• **Stored data entries**:
● ● ● ● ●

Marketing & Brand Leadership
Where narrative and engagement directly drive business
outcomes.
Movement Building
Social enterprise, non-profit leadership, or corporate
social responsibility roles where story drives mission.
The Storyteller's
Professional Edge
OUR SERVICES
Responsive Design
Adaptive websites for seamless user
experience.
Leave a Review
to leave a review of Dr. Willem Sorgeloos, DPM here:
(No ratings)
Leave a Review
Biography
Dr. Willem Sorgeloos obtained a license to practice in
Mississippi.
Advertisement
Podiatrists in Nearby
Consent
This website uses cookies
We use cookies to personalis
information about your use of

● ● ● ● ●

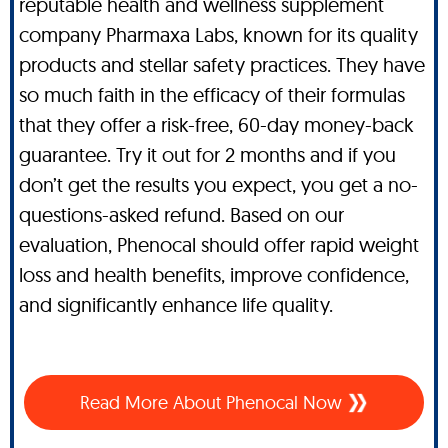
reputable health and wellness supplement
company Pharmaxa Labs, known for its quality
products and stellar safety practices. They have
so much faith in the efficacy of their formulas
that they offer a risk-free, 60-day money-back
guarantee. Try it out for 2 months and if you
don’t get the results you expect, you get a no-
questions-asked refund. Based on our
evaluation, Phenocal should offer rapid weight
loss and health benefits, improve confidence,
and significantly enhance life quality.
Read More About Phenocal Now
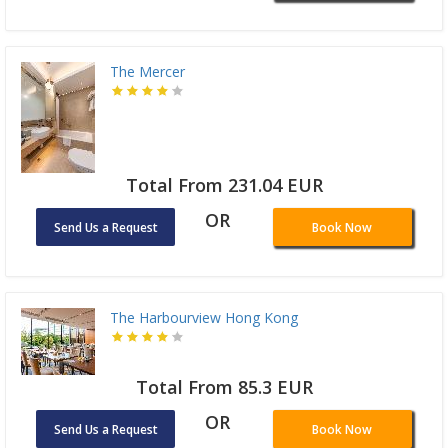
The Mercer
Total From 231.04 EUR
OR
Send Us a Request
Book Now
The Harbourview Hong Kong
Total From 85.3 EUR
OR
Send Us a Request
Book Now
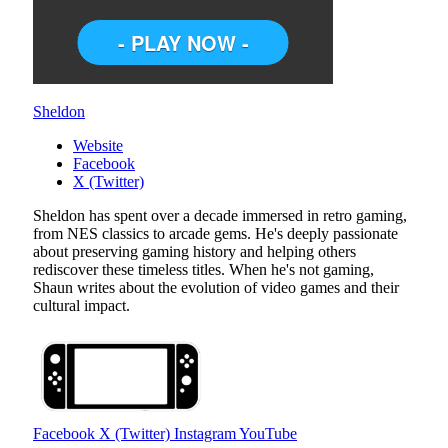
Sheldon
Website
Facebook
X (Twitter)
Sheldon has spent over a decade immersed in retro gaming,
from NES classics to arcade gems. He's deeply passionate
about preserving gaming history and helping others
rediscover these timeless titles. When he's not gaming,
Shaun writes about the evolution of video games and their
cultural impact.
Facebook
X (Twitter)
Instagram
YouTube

● ● ● ● ●

• **WHAT YOU ARE ASKED TO DO**: Copy out the listing word for word, starting with the line that contains "Marketing & Brand Leadership" and going on through the line that contains "to leave a review".

• **OUTPUT FOR THIS TASK**:
Marketing & Brand Leadership
Where narrative and engagement directly drive business
outcomes.
Movement Building
Social enterprise, non-profit leadership, or corporate
social responsibility roles where story drives mission.
The Storyteller's
Professional Edge
OUR SERVICES
Responsive Design
Adaptive websites for seamless user
experience.
Leave a Review
to leave a review of Dr. Willem Sorgeloos, DPM here:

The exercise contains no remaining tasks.